In the otherwise dry and policy-oriented vice presidential debate that just concluded, there was one absolutely jaw-dropping moment. This occurred when Walz got around to asking J.D. Vance point-blank whether he conceded that Donald Trump lost the 2020 election.
This was a great strategy on Walz's part. Vance, throughout the night, was trying to portray himself as a reasonable and moderate person—not someone who was living in an alternative epistemic universe from the rest of us. And yet, as Donald Trump's running mate, he cannot explicitly disavow the former president's most bananas claims about things; they are, after all, the official positions of his campaign. The best Vance can do, when these things come up, is to ignore, downplay, and dodge.

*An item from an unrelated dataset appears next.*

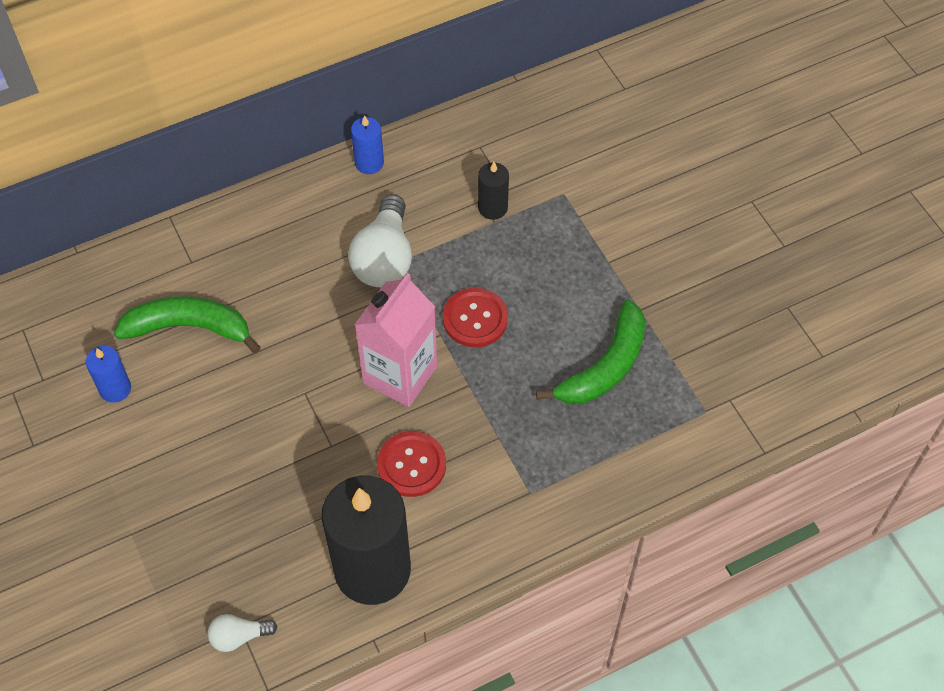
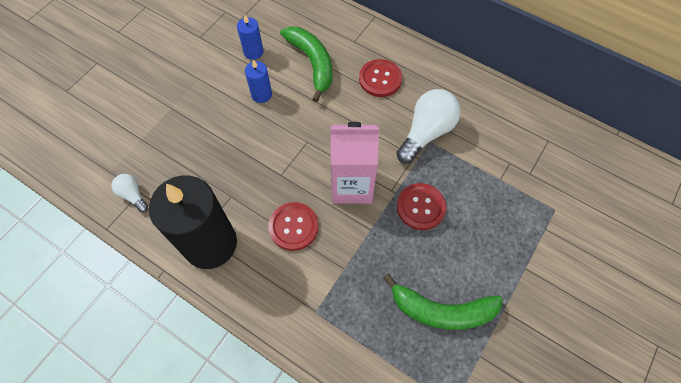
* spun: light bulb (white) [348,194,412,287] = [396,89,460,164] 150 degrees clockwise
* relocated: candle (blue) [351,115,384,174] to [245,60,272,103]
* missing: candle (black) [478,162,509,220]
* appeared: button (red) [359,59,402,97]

And that is precisely what he proceeded to do. And yet, Walz had managed to ask such a direct question on the point that Vance's deviousness was obvious to everyone watching. "Did Trump lose that election?" Walz asks. "You know Tim," Vance replies, "I'm focused on the future, not the past"—or something to that effect. The nation gave out a collective groan. The dodge was just so blatant and cheating and obvious. "I'm focused on the future." Gimme a break!
It was the same line Vance had used a minute or two earlier, as well, when he was first asked about January 6. "Let's stop talking about the past. My campaign is focused on the future."
According to Joseph de Maistre, this was the same answer the French Revolutionaries gave, after enough time had passed that they had begun to repent of having executed the king. Maistre references a writer from the revolutionary faction, who had a chance to reflect on the events in France a few years after tempers had cooled from the peak of the Reign of Terror. "Let us leave Louis under the shroud," the writer opined, "Now all good citizens must turn their wishes, their talents, and their strength toward the future." (See notes in Lebrun edition).
As Maistre mockingly sums up the argument: "Very well, it was perhaps unnecessary to assassinate the king; but since the deed is done, do not mention it again and let us all be good friends." (Lebrun translation.) He then gives us his own succinct diagnosis of such an argument: "Madness!"
Indeed, this was the same preposterous argument Vance was making. "Okay, okay, so maybe my running-mate did try to subvert the election; maybe he did conspire to overturn the results of the democratic process; maybe there was a mob that stormed the Capitol to try to halt the certification of votes; maybe Trump was the first U.S. president in history not to honor the peaceful transfer of power—oh well! It was all perhaps unnecessary. But since the deed is done, do not mention it again."
"I'm focused on the future, Tim, not the past," Vance said. Just as that writer in the Moniteur universel said, to which Maistre was responding. Let us leave democracy in the shroud. We must now instead "turn our strength to the future."
To which my response—and the response of every American watching the debate at home, who cares about the continuity of our Constitution, our democracy, and our way of life—could only be: "Madness!"